Still no inventory relief in sight
Annual home price appreciation remained on fire in February, rising to its highest level in more than 15 years.
Nationwide, home prices grew at a record year-over-year rate of 11.6% in February, according to Black Knight. Moreover, daily home sales data by the company’s Collateral Analytics group showed an annual 15.9% jump in the median single-family sales price.
“Multiple years of constrained housing inventory and historically low-interest rates have helped fuel this fire to the point where nearly 75% of the 100 largest US markets have seen annual home price growth of 10% or higher,” said Black Knight data & analytics president Ben Graboske. “What’s more, Collateral Analytics’ Market Conditions Report shows the housing markets in 75% of ZIP codes rated either ‘Strong’ or ‘Hot’ based on underlying market metrics. Only 7% are characterized as ‘Normal.’

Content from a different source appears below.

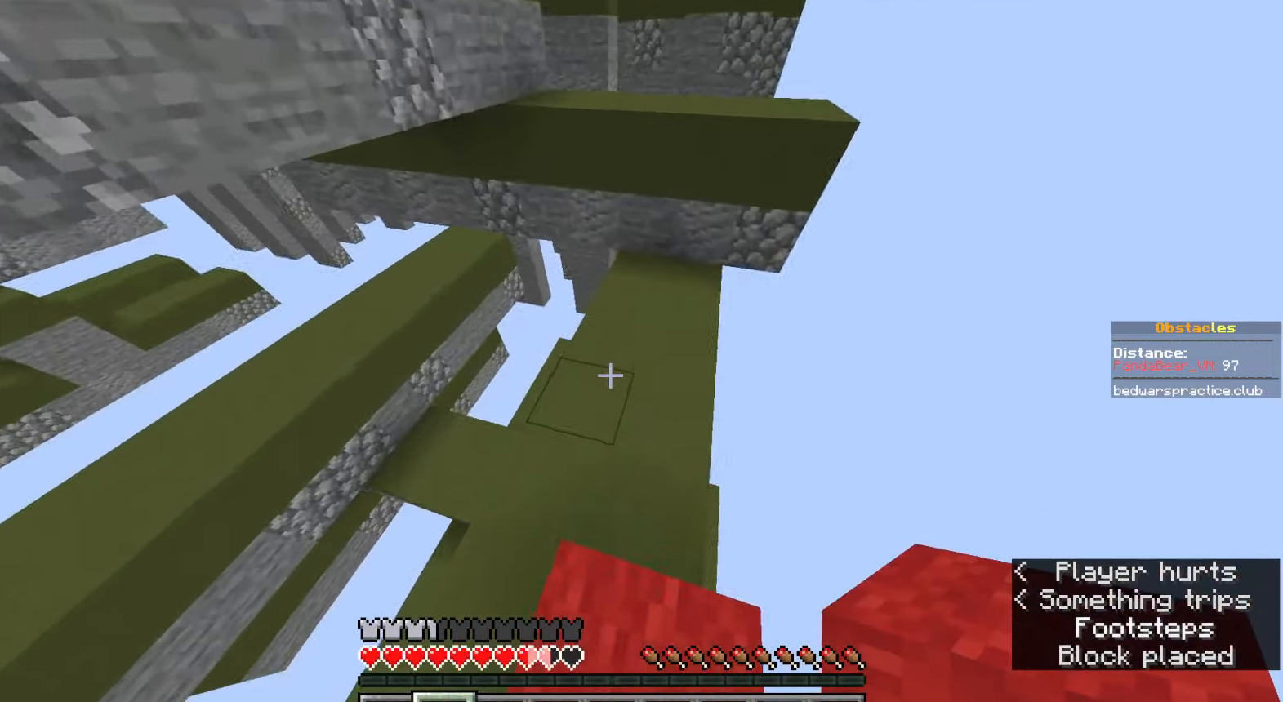
{"keys": ["space", "w"], "mouse": [], "events": [[83, "mouse_right", "down"], [150, "mouse_right", "up"], [167, "d", "down"], [200, "mouse_right", "down"], [200, "space", "up"], [267, "d", "up"], [300, "mouse_right", "up"], [383, "space", "down"]]}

The sharp increases in both home prices and interest rates have pushed affordability to its lowest point since mid-2019. Graboske said that it now takes 20% of the median household income to make the monthly payment on an average-priced home – back to the five-year average after several years of low-interest rates mitigating the impact of rising prices on affordability.
“Housing is now the least affordable it’s been – factoring in interest rates, home prices and income – since mid-2019,” he said. “Any hopes of 2021 bringing an influx of homes to the market and lessening pressure on prices appear to be dashed for now, as new for-sale listings were down 16% and 21% year-over-year in January and February, respectively.”
There are now 125,000 fewer new listings than in the first two months of 2020, driving for-sale inventory 40% below last year’s level.
“With higher interest rates and a continuing shortage of inventory, it will be important to keep a careful eye on both home prices and affordability metrics in the coming months,” Graboske said.